Source passage >>
------------------------------------------------------------------------

Monday, February 28, 2011

The Eyes

Photographed By:Isabel Nilsson
Make-up: Karin Rydström
Model: Pauline

Thursday, February 24, 2011


Photographed By Ellinor Forje
They had me at the scarf.

Tuesday, February 22, 2011

La Grande Abbuffata

Photographed By Ellinor Forje

The decadence all-you-can-eat dessert buffet at Berns Asian.

Rachilde ("Monsieur Venus: A Materialist Novel"): No, no, don't let my vulnerable heart share in this sacrifice to lust! Let it disgust me before pleasing me! Let it be what others have been, an instrument that I can break before becoming the echoes of its vibration.

Ellinor: Oooohkaaay?

Friday, February 18, 2011

Glamour Me

Photopgraphed By Ellinor Forje

I'm guessing Victoria Silvstedt has first dibs on the entire Lexington Company collection.

On Lexington Avenue

Photographed By Ellinor Forje

Okay, I don't know under what rock I've been living, this past decade. But prior to attending the Lexington fashion show, I mostly associated the brand with bed and bathroom stuff. Cleary, somebody needs to keep themselves more updated.

But, how rad is their AW 2011 collection? I like the mixture of genres, the idea that there's something in store for every soul. Cool stuff.

Thursday, February 17, 2011

By Berns

Photographed By Ellinor Forje

This is my view, from where I was seated, having dinner at Berns Salonger, on one of the days, in between the fashion shows. Of course I forgot to snap a photo of my meal - shame on me. But, it was a plate of salmon in some Teriyaki-sauce-tasting-thingy, paired with rice. Delicious. I love seafood. So, if you're a fish reading this; given the opportunity I'll eat you, and yes, your family too.

Back to fashion. The shows that I attended during Mercedez-Benz Fashion Week in Stockholm, were held both inside Berns Salonger, and in a tent at a park near by. It was kinda tedious walking back 'n' forth. Yes, to some of us, especially when wearing heels, 5-minute walks are tedious. But I enjoyed the fact that the place was busy.

The scene brought on throwback-images of dancers racing to make it to their audition, from some of my favourite flicks of the 80's. One girl, who grabbed my attention - while running to her next gig, had some Alek Wek thing going on. She looked so cool in her skinny jeans and faux fur by Lanvin for H&M. "A Model In Flight" - I wish I'd caught it on film.

Tuesday, February 15, 2011

On The Page It Looked Simple

Photographed By Ellinor Forje

At the presention of Altewai.Saome's collection for the next autumn and winter, all I did was stare at the details and the accessories.

------------------------------------------------------------------------

Tasks and exercises >>
1 – Please explain, in one to three sentences, why the fashion blog's writer found getting between shows at the Stockholm fashion week tedious.
2 – According to the fashion blog, what meal did the writer have at Berns Salonger between the fashion shows?
Answer from the fashion blog alone.

Source material >>
------------------------------------------------------------------------

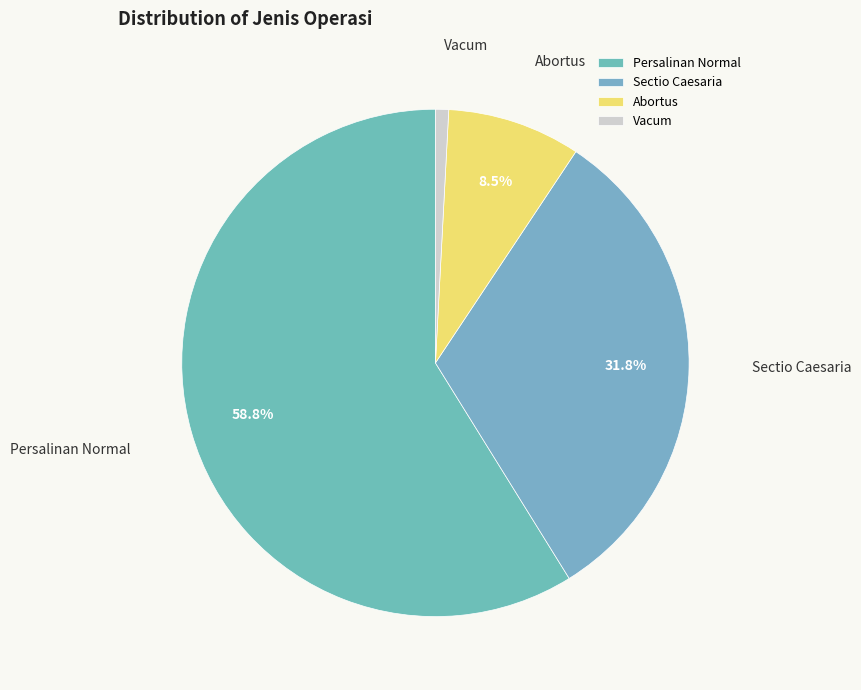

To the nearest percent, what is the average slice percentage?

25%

------------------------------------------------------------------------

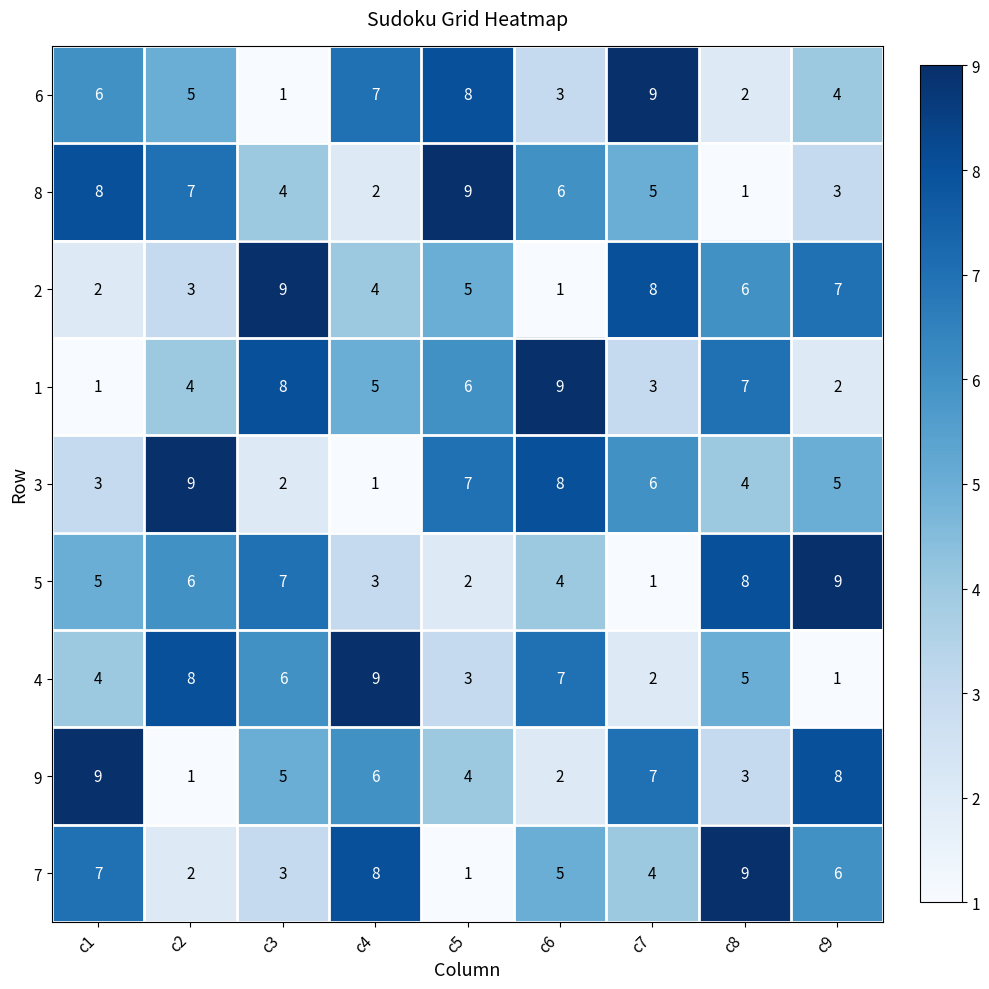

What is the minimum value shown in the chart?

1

------------------------------------------------------------------------

Solutions to the exercise >>
1 – The shows were held in two places, inside Berns Salonger and in a tent at a park nearby, so the writer had to walk back and forth between them. Even 5-minute walks felt tedious, especially in heels.

2 – A plate of salmon in some Teriyaki-sauce-tasting-thingy, paired with rice.